The Russians have just buried Kremlin critic Boris Nemtsov, who dared raise his voice against Putin.

Last month, we remembered Malcolm X, Pio Gama Pinto and Robert Ouko. 

On March 2, 1975, our collective naivety as a young republic was crushed when Josiah Mwangi Kariuki (JM) was assassinated.

That particular slaying of a young, egalitarian politician slowly guided us into an era of political and economic suppression that only those with an intrepid spirit of resistance survived.

A reader, while eulogizing Kariuki, recalled the shrill song, Woi, woi, JM, and again remembered how despotism glided in circles like a hawk over our national skies during those days.

Marcus Brutus led the “Ides of March” on this very month to slay Julius Caesar in what Shakespeare reminds us, “Though a noble deed by a noble Roman against a tyrant, proved futile to bring political change by violence, and Rome was destroyed.”

We are always reminded that those who do not learn from History are doomed to repeat it.

So what is it as a country that we have learned from these events? If you asked me, nothing.

 Whenever reports are churned out showing the latest corruption rankings, we are always at the bottom of the indices.

And it is not even a matter of understanding NGO jargon to know how corrupt we are; look around you and you will see corruption in the police, hospitals, higher institutions of learning, parliamentary commissions, parastatals... everywhere.

Our number one enemy, terrorism, is powered by the corruption within our borders.

And yet, as a country, we ridicule the few heroes who stand to fight for accountability, and envy the villains with ill-gotten wealth who, like the biblical Pharisees, flaunt it shamelessly and sneer at us as we beg at their feet, and sing poetry in their courts of plunder.

The little man that has mockingly been branded Safara sees nothing wrong with the plunder at the top.

He lionises those who have been able to get there, wishing that he could also reach the berries and avail himself of some.

 

Whatever meat was left on the bones of our moral body, was gnawed away by our panda mbegu religious leaders – those that Marx warned us of more than a century ago – and they, too, have joined politicians at the high table, feasting on whatever spoils that are left of Kenya.

Gone are the wonderful days when university students and their dons led the struggle for pluralism.

The days when intellectual debates fiercely radiated from lecture halls, with everyone craving to contribute to a better society.

We now watch thugs in expensive suits, speaking broken English, while masquerading as the dominant voices of our intelligentsia.

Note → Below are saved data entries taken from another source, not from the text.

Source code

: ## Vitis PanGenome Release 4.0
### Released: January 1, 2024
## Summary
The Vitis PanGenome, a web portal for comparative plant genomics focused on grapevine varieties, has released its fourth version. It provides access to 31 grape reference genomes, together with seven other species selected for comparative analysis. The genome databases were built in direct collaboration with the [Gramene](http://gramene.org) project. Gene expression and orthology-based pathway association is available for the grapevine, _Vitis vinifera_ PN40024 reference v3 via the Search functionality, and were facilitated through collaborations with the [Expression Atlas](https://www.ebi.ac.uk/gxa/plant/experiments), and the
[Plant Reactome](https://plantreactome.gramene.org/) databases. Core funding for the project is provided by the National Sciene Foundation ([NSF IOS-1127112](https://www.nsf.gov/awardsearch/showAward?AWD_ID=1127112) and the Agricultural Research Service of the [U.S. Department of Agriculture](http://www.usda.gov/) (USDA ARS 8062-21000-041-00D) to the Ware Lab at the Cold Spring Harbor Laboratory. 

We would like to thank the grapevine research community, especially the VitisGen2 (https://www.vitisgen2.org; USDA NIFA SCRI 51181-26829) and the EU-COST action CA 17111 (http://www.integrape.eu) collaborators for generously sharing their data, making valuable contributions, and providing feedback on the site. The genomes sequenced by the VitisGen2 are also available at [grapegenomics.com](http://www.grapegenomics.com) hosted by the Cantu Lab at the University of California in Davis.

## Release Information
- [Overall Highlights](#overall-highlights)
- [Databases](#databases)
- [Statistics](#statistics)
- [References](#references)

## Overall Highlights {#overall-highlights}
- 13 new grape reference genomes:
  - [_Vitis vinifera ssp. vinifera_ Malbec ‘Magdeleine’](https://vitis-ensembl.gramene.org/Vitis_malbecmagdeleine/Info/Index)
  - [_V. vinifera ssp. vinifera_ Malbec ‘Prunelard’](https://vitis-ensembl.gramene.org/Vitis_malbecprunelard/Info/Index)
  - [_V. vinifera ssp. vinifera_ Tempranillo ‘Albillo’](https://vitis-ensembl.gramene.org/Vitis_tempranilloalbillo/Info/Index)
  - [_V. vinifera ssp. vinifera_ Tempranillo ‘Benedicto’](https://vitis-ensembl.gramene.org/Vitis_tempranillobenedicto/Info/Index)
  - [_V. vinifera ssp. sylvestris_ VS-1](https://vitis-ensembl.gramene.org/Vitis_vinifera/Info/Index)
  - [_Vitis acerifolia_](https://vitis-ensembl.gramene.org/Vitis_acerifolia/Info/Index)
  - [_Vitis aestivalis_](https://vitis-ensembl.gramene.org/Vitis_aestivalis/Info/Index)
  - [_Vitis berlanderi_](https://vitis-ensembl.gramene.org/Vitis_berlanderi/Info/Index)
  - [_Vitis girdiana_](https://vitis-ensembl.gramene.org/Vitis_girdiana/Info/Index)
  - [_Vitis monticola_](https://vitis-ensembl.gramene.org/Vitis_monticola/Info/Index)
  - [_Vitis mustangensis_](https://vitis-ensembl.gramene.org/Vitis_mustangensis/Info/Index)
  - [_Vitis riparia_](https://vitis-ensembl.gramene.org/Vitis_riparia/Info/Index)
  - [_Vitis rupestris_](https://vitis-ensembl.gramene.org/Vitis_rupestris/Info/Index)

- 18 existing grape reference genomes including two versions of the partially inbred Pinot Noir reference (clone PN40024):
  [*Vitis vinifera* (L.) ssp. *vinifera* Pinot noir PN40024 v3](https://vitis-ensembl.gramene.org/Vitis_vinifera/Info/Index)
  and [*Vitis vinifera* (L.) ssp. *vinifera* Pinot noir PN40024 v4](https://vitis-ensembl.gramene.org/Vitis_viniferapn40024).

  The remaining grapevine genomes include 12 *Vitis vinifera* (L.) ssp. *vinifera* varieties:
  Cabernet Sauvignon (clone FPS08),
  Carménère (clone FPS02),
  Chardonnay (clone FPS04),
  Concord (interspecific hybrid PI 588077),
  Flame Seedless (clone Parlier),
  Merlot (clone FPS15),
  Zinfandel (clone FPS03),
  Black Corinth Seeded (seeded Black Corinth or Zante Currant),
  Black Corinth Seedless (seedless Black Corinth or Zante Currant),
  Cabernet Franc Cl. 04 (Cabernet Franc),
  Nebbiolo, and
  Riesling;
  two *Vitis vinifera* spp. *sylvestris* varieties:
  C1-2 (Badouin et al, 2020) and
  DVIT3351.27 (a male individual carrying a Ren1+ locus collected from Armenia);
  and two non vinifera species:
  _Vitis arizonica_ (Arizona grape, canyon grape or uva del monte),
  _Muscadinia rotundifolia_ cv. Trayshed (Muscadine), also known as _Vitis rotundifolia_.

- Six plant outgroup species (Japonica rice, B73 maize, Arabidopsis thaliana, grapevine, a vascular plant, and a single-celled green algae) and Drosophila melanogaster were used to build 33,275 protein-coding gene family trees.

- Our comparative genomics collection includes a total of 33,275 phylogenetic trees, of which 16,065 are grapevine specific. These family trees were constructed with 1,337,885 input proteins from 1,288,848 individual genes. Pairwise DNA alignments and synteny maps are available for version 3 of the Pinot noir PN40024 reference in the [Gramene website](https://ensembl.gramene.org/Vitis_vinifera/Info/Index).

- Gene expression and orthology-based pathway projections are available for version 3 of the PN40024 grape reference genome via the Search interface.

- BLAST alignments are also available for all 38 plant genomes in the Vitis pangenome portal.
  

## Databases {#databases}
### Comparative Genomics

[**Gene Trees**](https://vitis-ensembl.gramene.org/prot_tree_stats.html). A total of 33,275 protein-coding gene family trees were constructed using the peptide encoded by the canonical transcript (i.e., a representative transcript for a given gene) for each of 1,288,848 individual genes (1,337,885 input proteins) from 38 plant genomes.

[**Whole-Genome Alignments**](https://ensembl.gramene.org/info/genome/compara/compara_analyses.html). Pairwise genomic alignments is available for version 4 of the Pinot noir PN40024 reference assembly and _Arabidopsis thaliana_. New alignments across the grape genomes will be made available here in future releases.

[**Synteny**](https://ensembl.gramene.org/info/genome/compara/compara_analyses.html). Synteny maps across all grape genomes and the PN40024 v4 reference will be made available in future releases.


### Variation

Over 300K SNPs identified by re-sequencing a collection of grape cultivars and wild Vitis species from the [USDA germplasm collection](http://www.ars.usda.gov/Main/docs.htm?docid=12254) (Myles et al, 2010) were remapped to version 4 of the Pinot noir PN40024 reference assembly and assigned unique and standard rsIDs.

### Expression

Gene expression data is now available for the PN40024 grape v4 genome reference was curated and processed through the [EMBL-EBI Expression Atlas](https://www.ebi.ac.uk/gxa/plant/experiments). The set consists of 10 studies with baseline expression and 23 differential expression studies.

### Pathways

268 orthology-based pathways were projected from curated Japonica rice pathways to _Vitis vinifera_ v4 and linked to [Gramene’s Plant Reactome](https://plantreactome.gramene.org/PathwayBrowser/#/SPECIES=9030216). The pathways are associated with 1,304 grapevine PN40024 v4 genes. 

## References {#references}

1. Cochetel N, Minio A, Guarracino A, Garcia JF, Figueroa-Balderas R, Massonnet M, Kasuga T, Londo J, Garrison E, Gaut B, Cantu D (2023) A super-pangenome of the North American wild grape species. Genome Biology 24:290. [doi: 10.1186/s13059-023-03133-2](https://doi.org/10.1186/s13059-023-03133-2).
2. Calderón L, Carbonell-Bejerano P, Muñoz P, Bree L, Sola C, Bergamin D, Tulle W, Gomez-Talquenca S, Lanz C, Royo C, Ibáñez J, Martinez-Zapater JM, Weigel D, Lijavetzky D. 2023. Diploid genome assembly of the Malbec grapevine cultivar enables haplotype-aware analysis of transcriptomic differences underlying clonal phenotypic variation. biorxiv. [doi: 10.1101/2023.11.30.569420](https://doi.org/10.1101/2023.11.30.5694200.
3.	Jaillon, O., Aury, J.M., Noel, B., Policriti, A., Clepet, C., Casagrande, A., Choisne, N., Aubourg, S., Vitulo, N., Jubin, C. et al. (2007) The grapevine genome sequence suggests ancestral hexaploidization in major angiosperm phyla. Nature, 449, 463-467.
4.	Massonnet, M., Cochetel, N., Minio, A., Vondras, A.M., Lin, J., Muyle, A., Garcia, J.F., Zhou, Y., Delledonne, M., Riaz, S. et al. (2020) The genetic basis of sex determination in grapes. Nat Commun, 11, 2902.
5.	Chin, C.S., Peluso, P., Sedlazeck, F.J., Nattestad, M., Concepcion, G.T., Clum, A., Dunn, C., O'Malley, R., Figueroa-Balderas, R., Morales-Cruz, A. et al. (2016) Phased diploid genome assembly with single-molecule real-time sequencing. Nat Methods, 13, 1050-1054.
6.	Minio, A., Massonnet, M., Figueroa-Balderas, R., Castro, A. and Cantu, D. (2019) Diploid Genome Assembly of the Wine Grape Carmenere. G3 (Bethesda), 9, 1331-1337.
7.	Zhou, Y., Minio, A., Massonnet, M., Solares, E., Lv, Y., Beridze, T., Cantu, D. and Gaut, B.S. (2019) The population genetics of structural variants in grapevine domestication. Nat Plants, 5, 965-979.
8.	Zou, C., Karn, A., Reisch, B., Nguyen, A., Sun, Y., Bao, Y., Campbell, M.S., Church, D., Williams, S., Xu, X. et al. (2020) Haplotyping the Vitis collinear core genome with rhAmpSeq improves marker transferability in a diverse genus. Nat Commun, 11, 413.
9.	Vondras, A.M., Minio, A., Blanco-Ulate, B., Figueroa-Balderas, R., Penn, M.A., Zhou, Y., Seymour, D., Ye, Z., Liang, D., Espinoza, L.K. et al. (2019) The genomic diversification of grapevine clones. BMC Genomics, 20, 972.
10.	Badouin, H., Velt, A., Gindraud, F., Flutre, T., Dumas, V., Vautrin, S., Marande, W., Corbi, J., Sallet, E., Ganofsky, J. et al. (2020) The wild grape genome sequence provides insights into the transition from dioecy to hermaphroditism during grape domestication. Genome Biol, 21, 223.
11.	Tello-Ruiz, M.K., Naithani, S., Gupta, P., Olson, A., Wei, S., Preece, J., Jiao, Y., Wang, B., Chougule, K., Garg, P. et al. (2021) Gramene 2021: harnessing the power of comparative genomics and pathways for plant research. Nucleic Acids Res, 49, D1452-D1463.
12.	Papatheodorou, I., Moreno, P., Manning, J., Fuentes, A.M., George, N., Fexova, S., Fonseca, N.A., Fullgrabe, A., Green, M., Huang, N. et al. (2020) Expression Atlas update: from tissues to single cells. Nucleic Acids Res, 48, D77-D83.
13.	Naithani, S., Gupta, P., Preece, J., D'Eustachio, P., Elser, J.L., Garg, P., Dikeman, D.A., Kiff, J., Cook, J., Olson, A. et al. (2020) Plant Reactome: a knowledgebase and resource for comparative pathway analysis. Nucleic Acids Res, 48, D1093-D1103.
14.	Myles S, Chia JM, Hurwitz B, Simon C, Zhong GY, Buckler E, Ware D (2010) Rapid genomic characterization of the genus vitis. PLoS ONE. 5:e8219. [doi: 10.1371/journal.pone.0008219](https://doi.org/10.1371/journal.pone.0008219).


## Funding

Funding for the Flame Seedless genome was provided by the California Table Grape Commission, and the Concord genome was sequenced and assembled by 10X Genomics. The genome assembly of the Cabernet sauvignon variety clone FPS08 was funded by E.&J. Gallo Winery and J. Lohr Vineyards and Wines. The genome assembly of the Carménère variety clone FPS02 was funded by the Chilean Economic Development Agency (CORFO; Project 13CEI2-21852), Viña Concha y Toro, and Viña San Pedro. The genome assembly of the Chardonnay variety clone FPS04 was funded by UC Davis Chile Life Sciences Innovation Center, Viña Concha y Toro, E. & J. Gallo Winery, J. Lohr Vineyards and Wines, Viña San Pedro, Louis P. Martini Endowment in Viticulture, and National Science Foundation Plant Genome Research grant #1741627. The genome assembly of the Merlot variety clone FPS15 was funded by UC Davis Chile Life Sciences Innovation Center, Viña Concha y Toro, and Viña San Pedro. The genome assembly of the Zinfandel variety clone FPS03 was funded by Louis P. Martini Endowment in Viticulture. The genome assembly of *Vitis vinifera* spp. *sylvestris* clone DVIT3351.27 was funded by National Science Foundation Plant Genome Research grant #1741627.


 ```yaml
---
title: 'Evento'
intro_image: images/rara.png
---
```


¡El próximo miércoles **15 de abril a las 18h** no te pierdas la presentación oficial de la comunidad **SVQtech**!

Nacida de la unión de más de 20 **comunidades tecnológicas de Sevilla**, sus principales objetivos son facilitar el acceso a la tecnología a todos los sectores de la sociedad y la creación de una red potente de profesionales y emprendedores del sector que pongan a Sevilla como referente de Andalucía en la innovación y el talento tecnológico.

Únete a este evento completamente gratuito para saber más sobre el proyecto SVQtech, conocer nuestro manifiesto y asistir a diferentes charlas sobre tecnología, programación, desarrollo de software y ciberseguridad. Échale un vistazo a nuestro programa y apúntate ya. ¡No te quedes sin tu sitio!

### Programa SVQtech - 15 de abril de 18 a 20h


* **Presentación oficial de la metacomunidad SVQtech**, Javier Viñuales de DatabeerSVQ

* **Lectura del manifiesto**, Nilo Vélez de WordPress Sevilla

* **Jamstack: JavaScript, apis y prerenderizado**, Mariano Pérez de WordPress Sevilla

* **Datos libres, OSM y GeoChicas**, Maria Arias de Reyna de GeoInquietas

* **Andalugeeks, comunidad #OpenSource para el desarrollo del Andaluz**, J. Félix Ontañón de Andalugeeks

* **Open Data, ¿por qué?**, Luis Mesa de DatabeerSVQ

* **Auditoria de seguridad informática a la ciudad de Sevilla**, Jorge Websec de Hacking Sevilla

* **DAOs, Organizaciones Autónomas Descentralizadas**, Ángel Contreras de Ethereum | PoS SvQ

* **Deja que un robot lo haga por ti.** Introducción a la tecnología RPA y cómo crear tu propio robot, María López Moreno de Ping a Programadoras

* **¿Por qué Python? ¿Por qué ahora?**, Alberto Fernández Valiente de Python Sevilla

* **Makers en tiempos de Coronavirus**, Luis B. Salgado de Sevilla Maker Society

Future leaders whose destiny is to lead us from woe to death.

March is also the month we deservedly celebrate women who have played a great role in our general wellbeing.

But a friend wondered about the negations we are seeing by a youthful cadre of lasses, the so-called socialites and exhibitionists, who have no qualms reducing the gains made by latter-day feminists in empowering women.  For years, women struggled to take their rightful place as equals to men and deserving to take part in national building without discrimination.

But this endeavour has been quickly negated by those willing to use their bodies as sex tools for everyone to ogle at and disrespect.

I believe the heroes I mentioned at the beginning are not the only ones that history will record.

There are others out there, no matter how few, who are seeing the dangers lurking in the shadows and are willing to sacrifice for a better country no matter the pain.

For if we lack such foresighted individuals with the integrity to stand for that which is right, then I am afraid our nation will crash pretty hard, like a workman’s tongue crushing a ball of ugali against the upper roof of his mouth!